Input and Validation Standard¶
Data validation on input cells¶
Input cells should use Excel data validation (dropdown lists, numeric range limits, date range limits, custom formula validation) wherever a value has a known valid domain. Validation should prevent, or at minimum clearly flag, values that would break downstream calculations (e.g., a negative age, a percentage over 100% where that's not meaningful, a date before a required minimum).
Clear error messaging¶
Where validation catches an invalid entry, the customer should get a clear, specific
message about what's wrong and what's expected — not a generic Excel error. Use
data validation's input/error message fields, and where a calculation could still
produce an error despite validation (e.g., a division by a value that is technically
valid but produces an edge case), surface a readable message via formula (e.g.,
IFERROR with an explanatory string) rather than letting #DIV/0! or #N/A appear
unexplained.
Sensible defaults¶
Where a reasonable default exists, input cells should be pre-populated with it (e.g., today's date, a common assumption rate) rather than left blank, provided the default is clearly editable and clearly marked as a default/example rather than the customer's real data. Defaults should never be mistaken for the customer's actual input in a way that could mislead the resulting calculation.

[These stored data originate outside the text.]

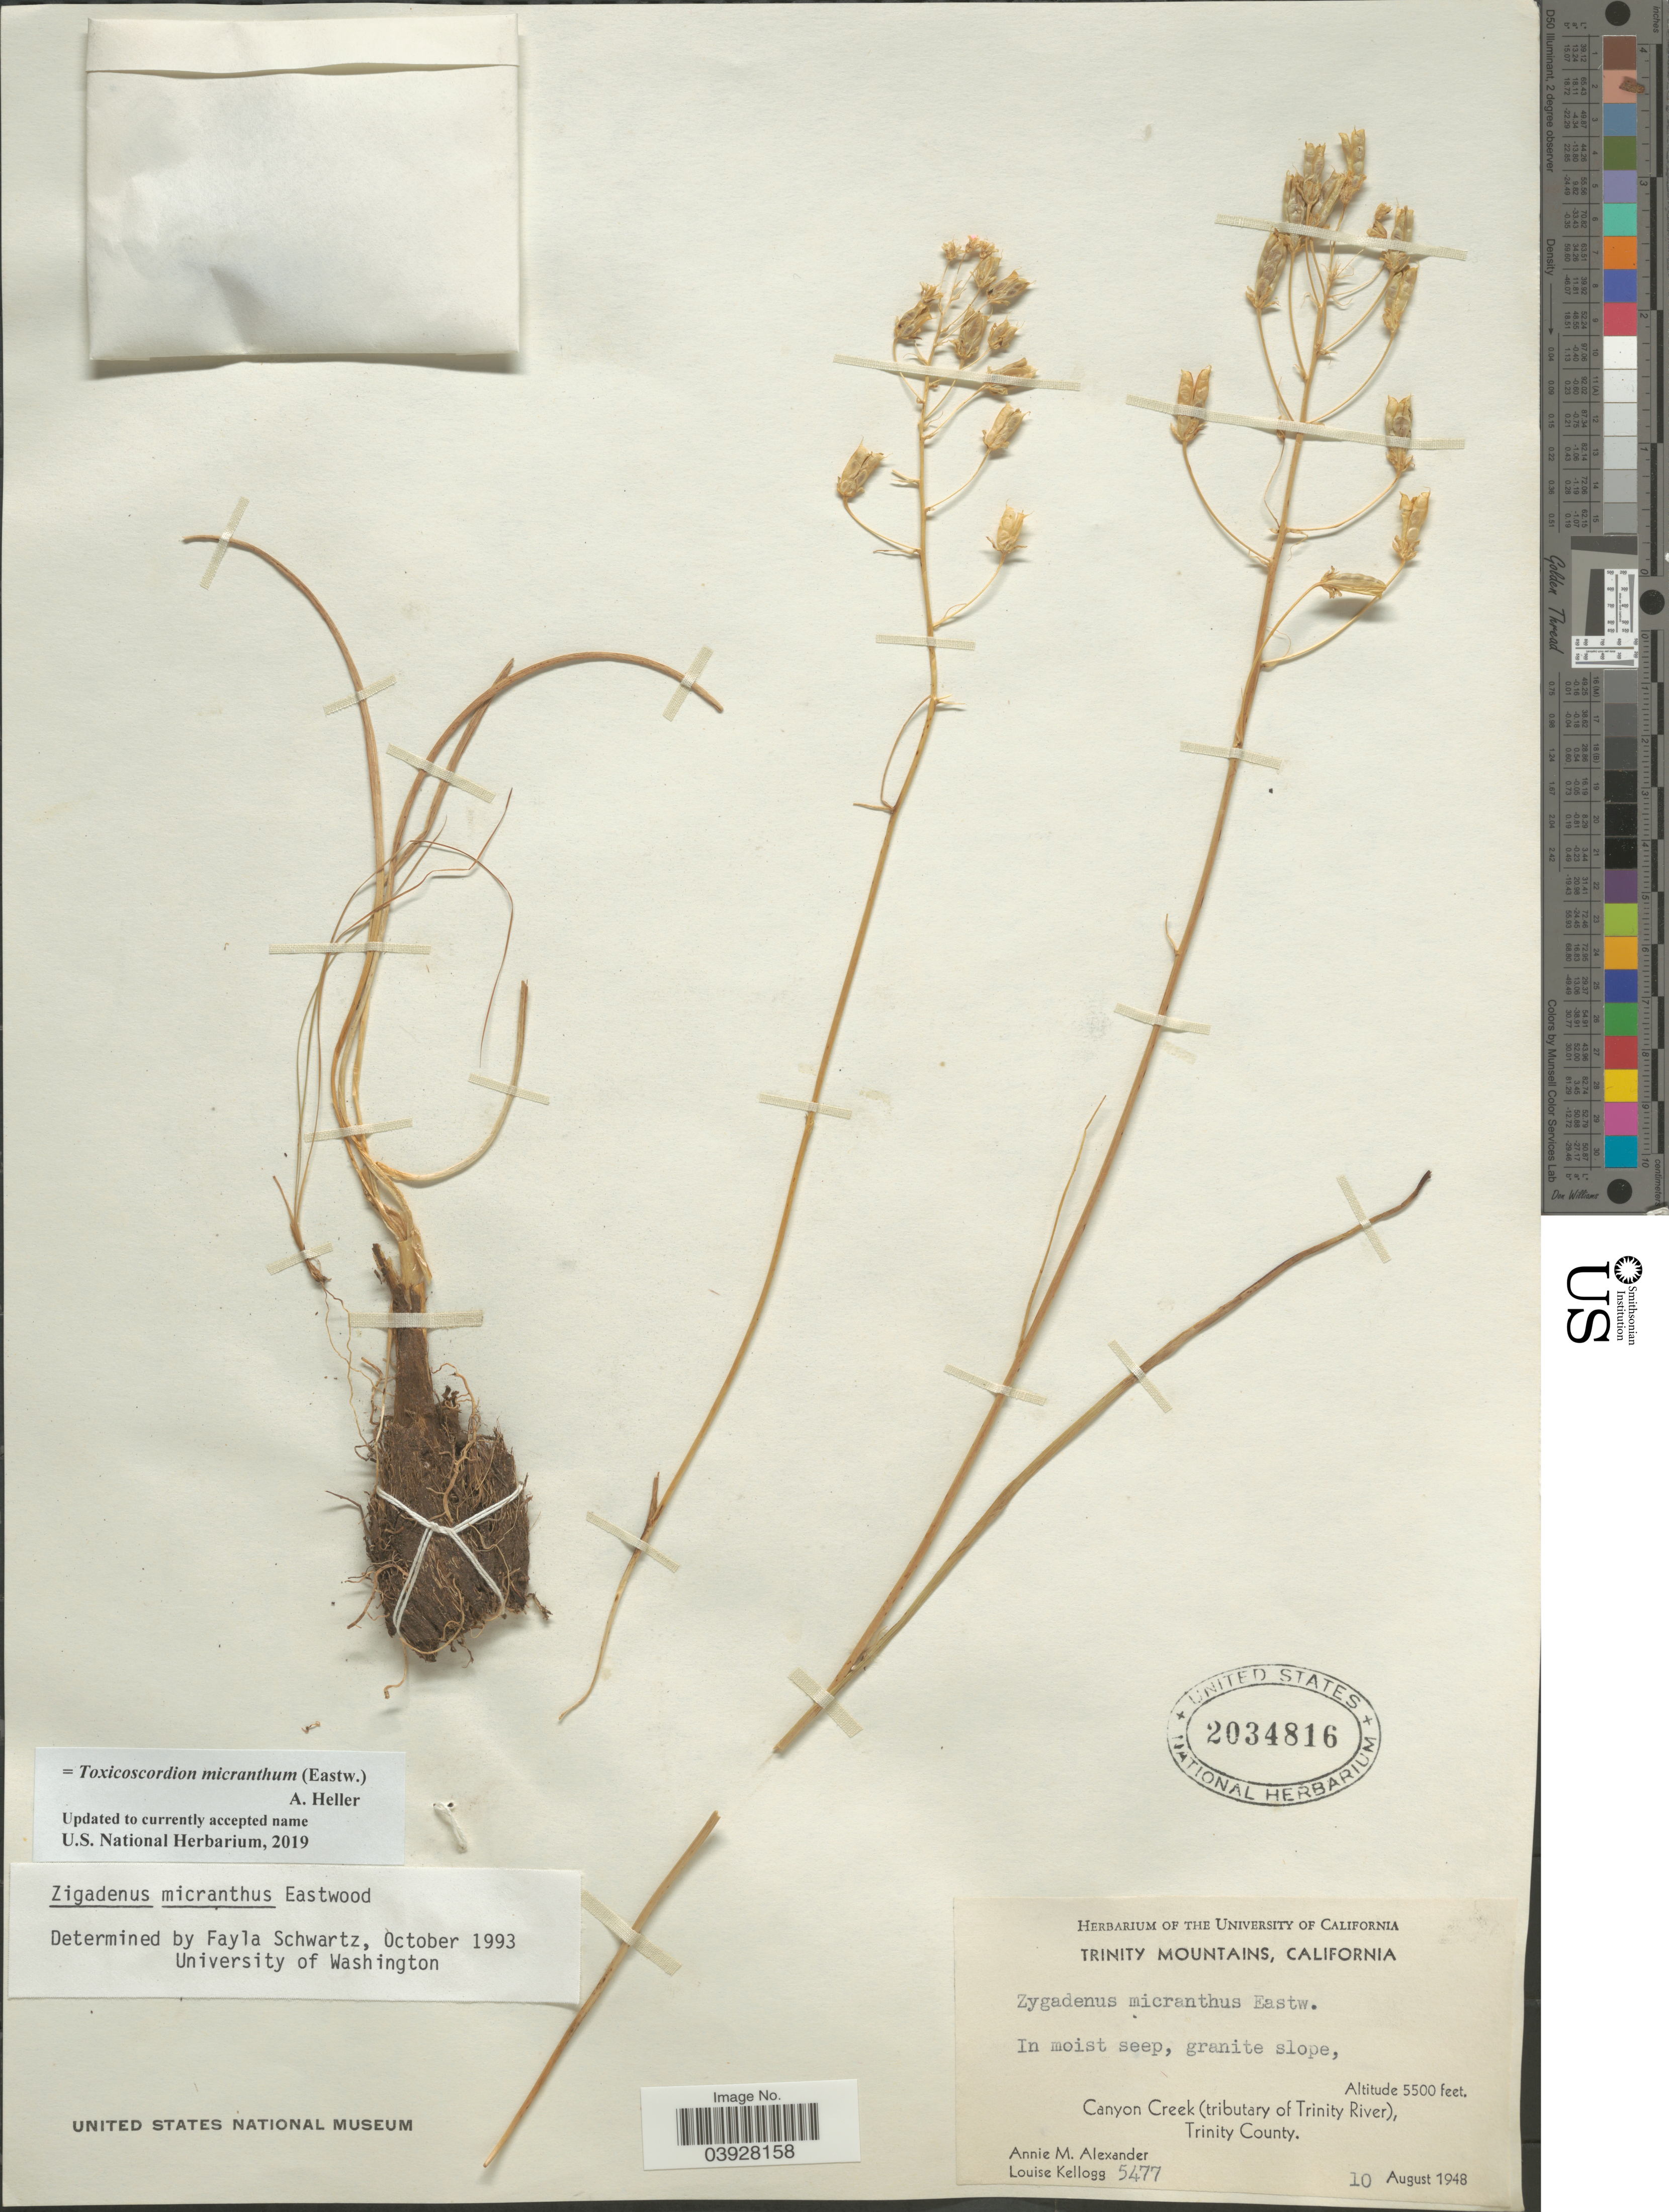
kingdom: Plantae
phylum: Tracheophyta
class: Liliopsida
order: Liliales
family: Melanthiaceae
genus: Toxicoscordion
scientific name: Toxicoscordion micranthum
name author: (Eastw.) A. Heller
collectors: A. M. Alexander & L. Kellogg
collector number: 5477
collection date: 1948-08-10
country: United States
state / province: California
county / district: Trinity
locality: Trinity Mountains. Canyon Creek (tributary of Trinity River), Trinity County.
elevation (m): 1676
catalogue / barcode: US 2034816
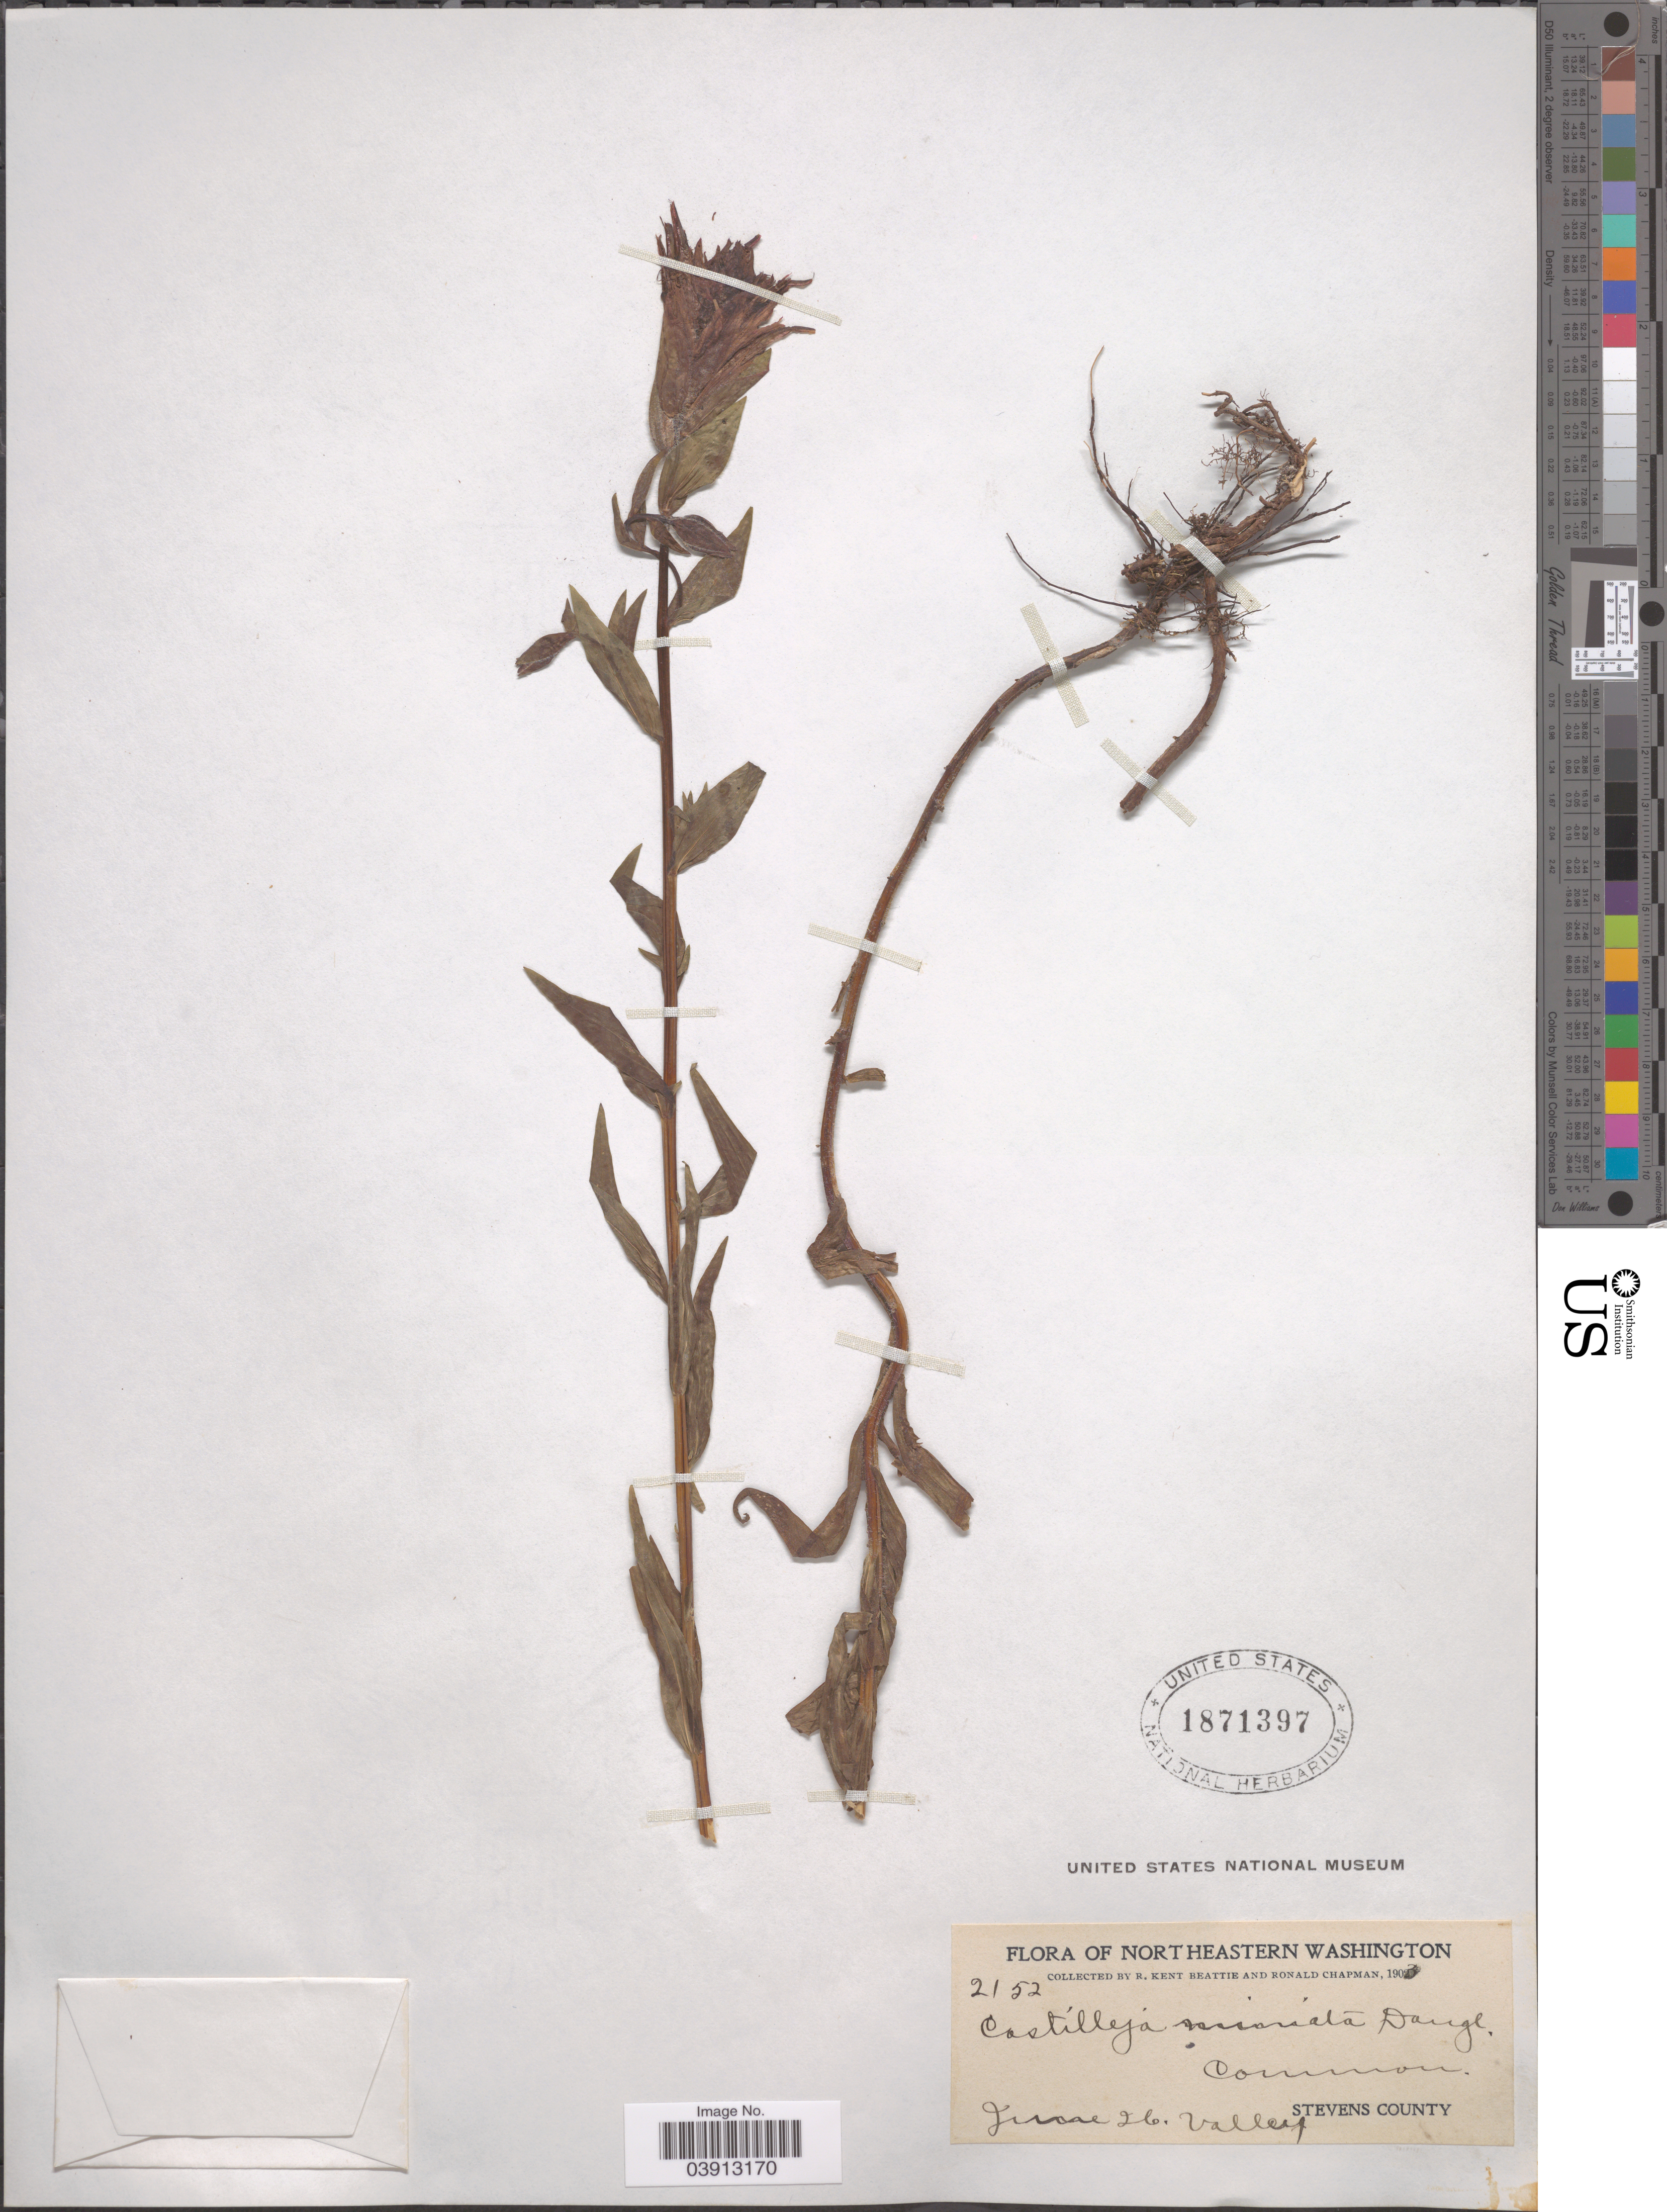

Required vs. optional fields marked¶
Every input field should be visibly marked as required or optional. Products should use a consistent visual or textual marker (e.g., an asterisk, a "(optional)" label) so a customer can tell at a glance which fields they must complete for the tool to function versus which fields refine the result.
Interaction with calculations¶
Validation is a first line of defense, not a substitute for the calculation layer handling unexpected values gracefully. See calculation-and-formula-standard.md for how calculations should handle nulls, zeros, and errors even when validation is in place.